ASSISI – “L’Eucarestia ci fa rinascere, risorgere, perché questo Gesù che si tiene legato al dono di sé, della sua morte, è lo stesso Gesù che è vivente in mezzo a noi. Quanto lo hanno capito i nostri santi. Quanto lo ha capito San Francesco che amava dire ogni giorno: scende umile dal trono regale sui nostri altari. E quanto questo lo sentiva il nostro Carlo Acutis - ormai tra qualche giorno Santo -, al punto tale da essersi fatto un programma di vita: quello di mostrare a tutti attraverso la mostra dei miracoli, ma soprattutto attraverso il suo esempio di vita, che l’Eucaristia è davvero tutto per noi”.
Lo ha detto il vescovo delle diocesi di Assisi – Nocera Umbra – Gualdo Tadino e di Foligno, monsignor Domenico Sorrentino al termine dell’omelia della santa messa nella Cena del Signore celebrata giovedì 17 aprile nella cattedrale di San Rufino.
Il vescovo all’inizio dell’omelia ha incitato a far riconquistare a Dio le nostre case. “Dobbiamo fare in modo – ha detto - che ogni nostra casa diventi davvero il luogo in cui Dio si possa incontrare perché egli ha fatto alleanza con noi. Viene Gesù e l’ultima cena sta dentro questa storia, ma con una novità assoluta che nessuno mai avrebbe potuto immaginare. Ed è quello che fa davvero la differenza della nostra Eucarestia e la rende il cuore battente della chiesa, il suo fondamento il suo vertice. Ogni volta che siamo qui intorno a questo altare per celebrarla noi stiamo in quel cenacolo in cui Gesù parla e istituisce questo mistero”.
Parlando della deposizione delle vesti di Gesù, monsignor Sorrentino ha detto che “Gesù fa una cosa incredibile che risponde al senso della sua presenza in mezzo a noi. Sapendo che il Padre gli aveva dato tutto nelle mani - egli sa bene di essere il Figlio di Dio, ha tutto nelle sue mani: è il Signore, è il Maestro e lo conferma. È colui che sta al di sopra di tutto e di tutti - si è spogliato di sé, ha deposto le sue vesti”. E infine ha ricordato che il Santuario della Spogliazione è “l’unico nel mondo che porta questo nome perché Francesco ha assimilato questo mistero e ha posto questo segno nella nostra terra. Dopo ottocento anni – ha aggiunto il vescovo - questo segno è germogliato e noi abbiamo questo nome di un Santuario che ricorda questo aspetto del mistero cristiano. Il nostro Dio ci ama al punto tale da spogliarsi della sua gloria, della sua potenza, del suo essere Colui che è il Maestro e il Signore: si mette ai nostri piedi. Tra poco rifaremo questo gesto: è un gesto forte che spiega il senso dell’Eucaristia, abbiamo il massimo della spogliazione”.
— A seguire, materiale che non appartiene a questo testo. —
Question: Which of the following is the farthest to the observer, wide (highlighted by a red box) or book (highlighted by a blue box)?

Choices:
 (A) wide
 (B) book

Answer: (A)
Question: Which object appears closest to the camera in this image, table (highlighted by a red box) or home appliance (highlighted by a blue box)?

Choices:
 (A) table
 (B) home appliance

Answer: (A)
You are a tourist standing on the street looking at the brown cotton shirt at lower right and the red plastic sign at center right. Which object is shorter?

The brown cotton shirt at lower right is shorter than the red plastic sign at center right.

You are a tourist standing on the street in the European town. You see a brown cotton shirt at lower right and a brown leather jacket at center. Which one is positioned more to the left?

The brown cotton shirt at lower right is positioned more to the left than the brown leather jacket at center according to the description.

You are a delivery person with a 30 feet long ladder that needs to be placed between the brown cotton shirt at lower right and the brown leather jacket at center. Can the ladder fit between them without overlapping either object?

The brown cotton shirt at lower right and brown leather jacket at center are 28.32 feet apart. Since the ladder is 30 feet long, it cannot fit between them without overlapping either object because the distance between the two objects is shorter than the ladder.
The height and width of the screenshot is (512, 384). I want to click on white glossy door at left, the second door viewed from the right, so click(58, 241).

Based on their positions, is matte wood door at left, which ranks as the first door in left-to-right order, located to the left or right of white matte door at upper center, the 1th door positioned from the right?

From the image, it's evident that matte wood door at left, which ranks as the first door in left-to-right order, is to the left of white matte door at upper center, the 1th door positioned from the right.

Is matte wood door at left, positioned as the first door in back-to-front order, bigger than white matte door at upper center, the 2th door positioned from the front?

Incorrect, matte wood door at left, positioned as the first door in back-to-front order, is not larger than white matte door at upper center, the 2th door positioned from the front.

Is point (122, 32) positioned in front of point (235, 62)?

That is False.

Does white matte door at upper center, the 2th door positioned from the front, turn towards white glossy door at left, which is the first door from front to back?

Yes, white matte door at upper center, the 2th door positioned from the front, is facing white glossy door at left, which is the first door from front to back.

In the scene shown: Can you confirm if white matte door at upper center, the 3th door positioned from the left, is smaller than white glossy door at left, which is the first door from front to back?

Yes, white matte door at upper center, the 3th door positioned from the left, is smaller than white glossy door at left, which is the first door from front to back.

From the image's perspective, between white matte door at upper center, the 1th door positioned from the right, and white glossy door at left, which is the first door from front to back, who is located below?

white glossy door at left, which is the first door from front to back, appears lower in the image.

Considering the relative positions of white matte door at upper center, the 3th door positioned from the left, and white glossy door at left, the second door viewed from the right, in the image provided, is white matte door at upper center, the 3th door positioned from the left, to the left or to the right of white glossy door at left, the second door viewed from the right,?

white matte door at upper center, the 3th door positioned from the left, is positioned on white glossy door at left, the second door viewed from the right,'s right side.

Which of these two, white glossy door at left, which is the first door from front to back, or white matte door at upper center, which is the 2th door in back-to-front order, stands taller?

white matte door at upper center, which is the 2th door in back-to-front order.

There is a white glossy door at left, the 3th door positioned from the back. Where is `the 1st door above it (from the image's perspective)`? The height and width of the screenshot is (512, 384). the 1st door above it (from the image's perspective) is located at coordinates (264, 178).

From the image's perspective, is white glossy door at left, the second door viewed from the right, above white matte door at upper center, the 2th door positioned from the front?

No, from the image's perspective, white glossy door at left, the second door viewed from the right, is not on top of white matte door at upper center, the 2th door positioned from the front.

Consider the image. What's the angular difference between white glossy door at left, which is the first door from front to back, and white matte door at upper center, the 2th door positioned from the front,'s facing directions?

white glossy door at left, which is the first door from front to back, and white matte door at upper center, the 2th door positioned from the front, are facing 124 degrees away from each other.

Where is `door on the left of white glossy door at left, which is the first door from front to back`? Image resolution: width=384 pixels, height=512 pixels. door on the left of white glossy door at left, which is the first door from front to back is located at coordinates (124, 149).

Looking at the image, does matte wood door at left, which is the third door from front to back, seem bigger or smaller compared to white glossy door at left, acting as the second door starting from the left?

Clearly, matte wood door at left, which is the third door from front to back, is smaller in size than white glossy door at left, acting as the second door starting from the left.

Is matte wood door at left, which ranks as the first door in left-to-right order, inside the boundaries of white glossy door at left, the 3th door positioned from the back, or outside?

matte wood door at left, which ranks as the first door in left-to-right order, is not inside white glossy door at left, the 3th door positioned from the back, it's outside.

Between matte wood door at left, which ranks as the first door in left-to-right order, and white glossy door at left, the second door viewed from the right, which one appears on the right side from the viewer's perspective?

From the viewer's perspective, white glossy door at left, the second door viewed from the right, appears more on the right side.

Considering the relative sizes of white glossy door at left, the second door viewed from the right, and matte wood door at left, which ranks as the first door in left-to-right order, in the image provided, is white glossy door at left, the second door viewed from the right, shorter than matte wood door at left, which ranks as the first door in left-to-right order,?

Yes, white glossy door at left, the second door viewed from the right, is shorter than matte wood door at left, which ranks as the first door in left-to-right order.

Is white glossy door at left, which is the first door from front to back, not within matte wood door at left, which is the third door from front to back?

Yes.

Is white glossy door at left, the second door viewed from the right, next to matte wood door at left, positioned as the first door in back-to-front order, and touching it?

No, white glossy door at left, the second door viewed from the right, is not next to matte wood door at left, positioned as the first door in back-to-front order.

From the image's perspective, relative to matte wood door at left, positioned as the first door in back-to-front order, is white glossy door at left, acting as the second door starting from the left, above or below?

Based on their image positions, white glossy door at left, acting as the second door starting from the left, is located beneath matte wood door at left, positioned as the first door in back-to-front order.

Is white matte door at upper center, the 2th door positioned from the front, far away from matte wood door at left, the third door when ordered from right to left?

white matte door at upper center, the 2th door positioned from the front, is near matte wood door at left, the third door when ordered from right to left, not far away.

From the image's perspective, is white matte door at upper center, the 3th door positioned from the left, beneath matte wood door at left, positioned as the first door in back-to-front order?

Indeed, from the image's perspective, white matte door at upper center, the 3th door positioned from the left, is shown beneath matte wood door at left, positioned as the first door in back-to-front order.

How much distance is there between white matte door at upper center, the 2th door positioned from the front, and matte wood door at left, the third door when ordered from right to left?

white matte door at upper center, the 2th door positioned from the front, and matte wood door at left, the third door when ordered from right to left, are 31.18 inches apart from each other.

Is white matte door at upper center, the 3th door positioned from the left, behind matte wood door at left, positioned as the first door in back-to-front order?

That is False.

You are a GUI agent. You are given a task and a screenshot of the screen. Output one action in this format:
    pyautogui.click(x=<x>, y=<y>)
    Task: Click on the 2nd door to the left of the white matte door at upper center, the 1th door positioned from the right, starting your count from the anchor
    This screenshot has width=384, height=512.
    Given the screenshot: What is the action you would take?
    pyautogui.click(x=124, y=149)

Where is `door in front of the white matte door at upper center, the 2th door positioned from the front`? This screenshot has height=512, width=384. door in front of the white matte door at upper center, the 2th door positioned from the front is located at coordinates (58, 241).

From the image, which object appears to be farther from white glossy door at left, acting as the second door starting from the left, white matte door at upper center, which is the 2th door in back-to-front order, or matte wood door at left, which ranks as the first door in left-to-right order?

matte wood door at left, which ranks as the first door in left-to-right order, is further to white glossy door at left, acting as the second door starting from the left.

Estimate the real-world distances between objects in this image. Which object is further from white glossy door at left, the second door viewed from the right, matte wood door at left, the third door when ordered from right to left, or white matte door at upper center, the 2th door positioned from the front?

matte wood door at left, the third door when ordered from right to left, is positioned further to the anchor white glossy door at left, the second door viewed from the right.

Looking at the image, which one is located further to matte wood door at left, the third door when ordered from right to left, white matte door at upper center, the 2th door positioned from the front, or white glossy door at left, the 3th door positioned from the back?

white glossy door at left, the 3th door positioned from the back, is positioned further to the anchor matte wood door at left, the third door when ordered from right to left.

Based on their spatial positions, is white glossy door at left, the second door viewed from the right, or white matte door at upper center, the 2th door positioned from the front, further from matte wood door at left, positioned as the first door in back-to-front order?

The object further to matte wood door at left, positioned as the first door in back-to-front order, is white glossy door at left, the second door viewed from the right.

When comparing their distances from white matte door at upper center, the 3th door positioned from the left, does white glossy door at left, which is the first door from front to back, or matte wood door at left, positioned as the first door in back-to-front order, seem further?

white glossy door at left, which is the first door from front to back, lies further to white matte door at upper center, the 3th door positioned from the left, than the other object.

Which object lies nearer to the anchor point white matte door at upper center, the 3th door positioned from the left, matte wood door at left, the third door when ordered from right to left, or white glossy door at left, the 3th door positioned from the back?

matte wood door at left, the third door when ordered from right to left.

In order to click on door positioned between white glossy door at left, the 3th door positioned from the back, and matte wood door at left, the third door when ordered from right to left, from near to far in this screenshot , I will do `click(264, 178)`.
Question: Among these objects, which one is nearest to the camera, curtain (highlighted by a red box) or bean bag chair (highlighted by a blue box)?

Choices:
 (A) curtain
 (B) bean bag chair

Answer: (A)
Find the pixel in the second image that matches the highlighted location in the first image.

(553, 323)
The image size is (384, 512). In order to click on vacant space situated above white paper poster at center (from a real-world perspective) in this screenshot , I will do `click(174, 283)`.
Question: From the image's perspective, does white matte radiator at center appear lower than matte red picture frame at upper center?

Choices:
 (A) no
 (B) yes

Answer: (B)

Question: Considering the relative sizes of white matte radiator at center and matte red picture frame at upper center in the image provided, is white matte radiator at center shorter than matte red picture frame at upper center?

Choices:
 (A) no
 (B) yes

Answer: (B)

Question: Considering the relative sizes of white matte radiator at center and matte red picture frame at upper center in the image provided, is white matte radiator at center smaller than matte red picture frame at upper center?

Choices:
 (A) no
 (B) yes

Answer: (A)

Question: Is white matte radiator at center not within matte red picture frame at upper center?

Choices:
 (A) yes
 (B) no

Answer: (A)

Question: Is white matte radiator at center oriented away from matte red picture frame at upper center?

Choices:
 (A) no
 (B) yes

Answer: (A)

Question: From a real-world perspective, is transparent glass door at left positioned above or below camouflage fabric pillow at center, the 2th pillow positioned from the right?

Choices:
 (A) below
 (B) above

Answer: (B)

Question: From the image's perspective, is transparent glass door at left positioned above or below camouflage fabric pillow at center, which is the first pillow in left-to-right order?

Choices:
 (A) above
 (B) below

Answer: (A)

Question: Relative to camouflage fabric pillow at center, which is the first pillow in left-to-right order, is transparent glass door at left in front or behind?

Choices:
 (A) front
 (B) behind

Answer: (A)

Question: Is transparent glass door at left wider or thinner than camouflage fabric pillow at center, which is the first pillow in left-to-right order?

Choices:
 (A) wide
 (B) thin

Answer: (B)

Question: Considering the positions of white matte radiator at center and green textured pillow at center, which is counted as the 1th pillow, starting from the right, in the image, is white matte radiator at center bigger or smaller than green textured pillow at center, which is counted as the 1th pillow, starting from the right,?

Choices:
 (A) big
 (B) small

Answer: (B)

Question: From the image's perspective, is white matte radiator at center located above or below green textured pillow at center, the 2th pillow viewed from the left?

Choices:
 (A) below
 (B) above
L’Eucaristia è il segno di una vita grande che si esprime attraverso una morte d’amore. “La morte – ha aggiunto il vescovo - in sé è morte, ma la morte d’amore è vita. Anzi solo la morte d’amore è vita”.
Durante la santa messa si è tenuto il suggestivo rito della lavanda dei piedi. Infine è seguito il rito della reposizione del Santissimo Sacramento e la deposizione del Cristo morto, ricordo della passione del Signore e della lauda trecentesca della “Scavigliazione”.